Stored data entries:
· · ·

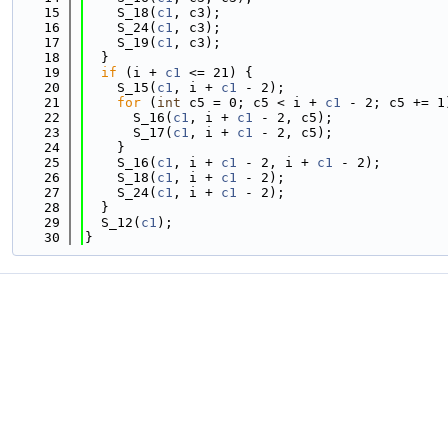
   15
    S_18(
c1
, c3);
   16
    S_24(
c1
, c3);
   17
    S_19(
c1
, c3);
   18
  }
   19
if
 (i + 
c1
 <= 21) {
   20
    S_15(
c1
, i + 
c1
 - 2);
   21
for
 (
int
 c5 = 0; c5 < i + 
c1
 - 2; c5 += 1
   22
      S_16(
c1
, i + 
c1
 - 2, c5);
   23
      S_17(
c1
, i + 
c1
 - 2, c5);
   24
    }
   25
    S_16(
c1
, i + 
c1
 - 2, i + 
c1
 - 2);
   26
    S_18(
c1
, i + 
c1
 - 2);
   27
    S_24(
c1
, i + 
c1
 - 2);
   28
  }
   29
  S_12(
c1
);
   30
}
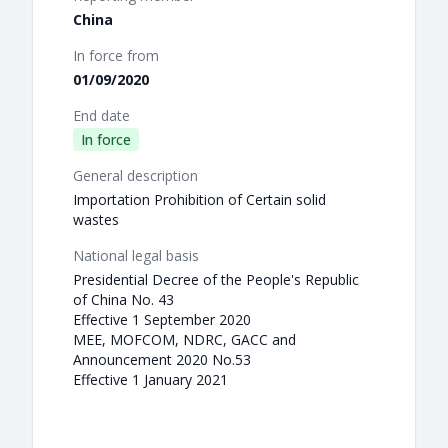
China
In force from
01/09/2020
End date
In force
General description
Importation Prohibition of Certain solid
wastes
National legal basis
Presidential Decree of the People's Republic
of China No. 43
Effective 1 September 2020
MEE, MOFCOM, NDRC, GACC and
Announcement 2020 No.53
Effective 1 January 2021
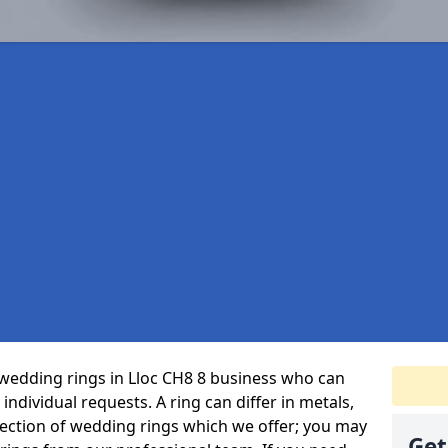
wedding rings in Lloc CH8 8 business who can
r individual requests. A ring can differ in metals,
selection of wedding rings which we offer; you may
Get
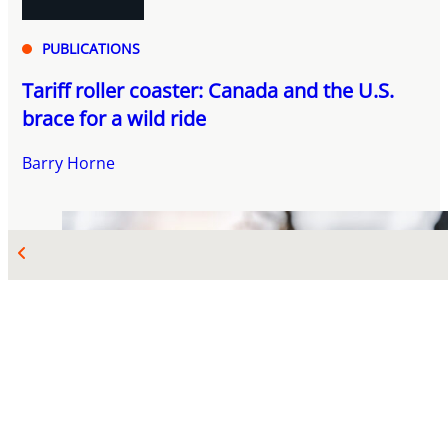
PUBLICATIONS
Tariff roller coaster: Canada and the U.S.
brace for a wild ride
Barry Horne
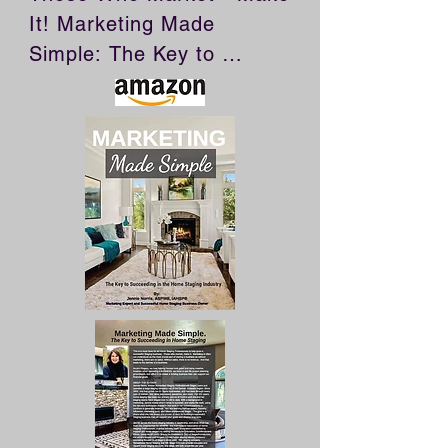
It! Marketing Made 
Simple: The Key to 
Succeeding in Home 
Staging is a must have for 
all Home Staging 
Professionals who want to 
build a successful staging 
business. Marketing is 
often not understood as 
the most crucial part of 
owning a business as 
without marketing, there 
are no sales. Without 
sales, there is no revenue. 
And that leads to the 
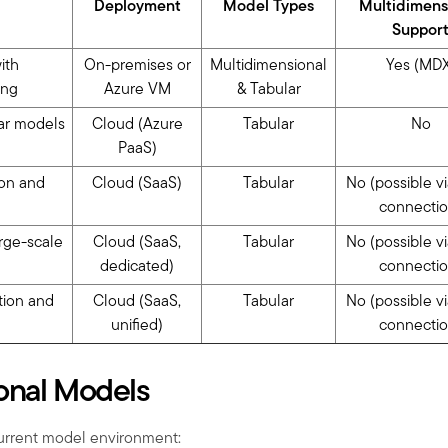
Deployment
Model Types
Multidimens
Suppor
ith
On-premises or
Multidimensional
Yes (MDX
ing
Azure VM
& Tabular
ar models
Cloud (Azure
Tabular
No
PaaS)
ion and
Cloud (SaaS)
Tabular
No (possible v
connectio
arge-scale
Cloud (SaaS,
Tabular
No (possible v
dedicated)
connectio
ation and
Cloud (SaaS,
Tabular
No (possible v
unified)
connectio
onal Models
urrent model environment:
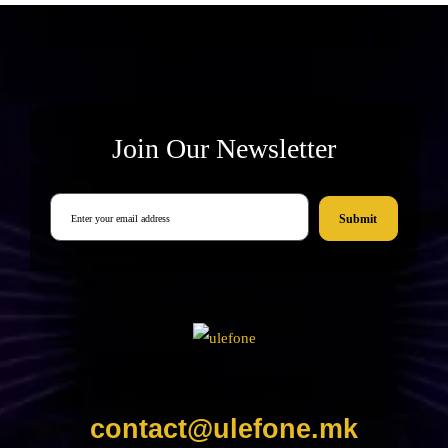
Join Our Newsletter
Submit
contact@ulefone.mk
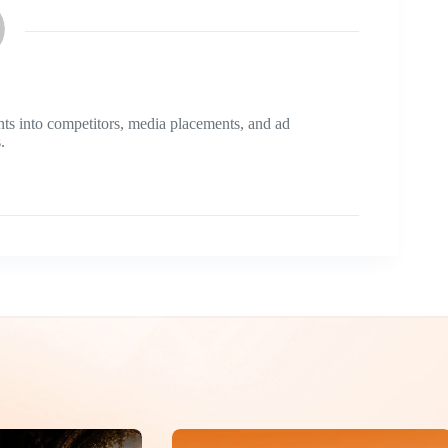
ts into competitors, media placements, and ad
.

· · ·

## EXERCISE REQUIREMENTS
Every line above goes into the copy unchanged; the pictures do not.

## EXERCISE ANSWER
   15
    S_18(
c1
, c3);
   16
    S_24(
c1
, c3);
   17
    S_19(
c1
, c3);
   18
  }
   19
if
 (i + 
c1
 <= 21) {
   20
    S_15(
c1
, i + 
c1
 - 2);
   21
for
 (
int
 c5 = 0; c5 < i + 
c1
 - 2; c5 += 1
   22
      S_16(
c1
, i + 
c1
 - 2, c5);
   23
      S_17(
c1
, i + 
c1
 - 2, c5);
   24
    }
   25
    S_16(
c1
, i + 
c1
 - 2, i + 
c1
 - 2);
   26
    S_18(
c1
, i + 
c1
 - 2);
   27
    S_24(
c1
, i + 
c1
 - 2);
   28
  }
   29
  S_12(
c1
);
   30
}
China
In force from
01/09/2020
End date
In force
General description
Importation Prohibition of Certain solid
wastes
National legal basis
Presidential Decree of the People's Republic
of China No. 43
Effective 1 September 2020
MEE, MOFCOM, NDRC, GACC and
Announcement 2020 No.53
Effective 1 January 2021
wedding rings in Lloc CH8 8 business who can
r individual requests. A ring can differ in metals,
selection of wedding rings which we offer; you may
Get
PUBLICATIONS
Tariff roller coaster: Canada and the U.S.
brace for a wild ride
Barry Horne
It! Marketing Made 
Simple: The Key to 
Succeeding in Home 
Staging is a must have for 
all Home Staging 
Professionals who want to 
build a successful staging 
business. Marketing is 
often not understood as 
the most crucial part of 
owning a business as 
without marketing, there 
are no sales. Without 
sales, there is no revenue. 
And that leads to the 
Deployment
Model Types
Multidimens
Suppor
ith
On-premises or
Multidimensional
Yes (MDX
ing
Azure VM
& Tabular
ar models
Cloud (Azure
Tabular
No
PaaS)
ion and
Cloud (SaaS)
Tabular
No (possible v
connectio
arge-scale
Cloud (SaaS,
Tabular
No (possible v
dedicated)
connectio
ation and
Cloud (SaaS,
Tabular
No (possible v
unified)
connectio
onal Models
urrent model environment:
Join Our Newsletter
Submit
contact@ulefone.mk
ts into competitors, media placements, and ad
.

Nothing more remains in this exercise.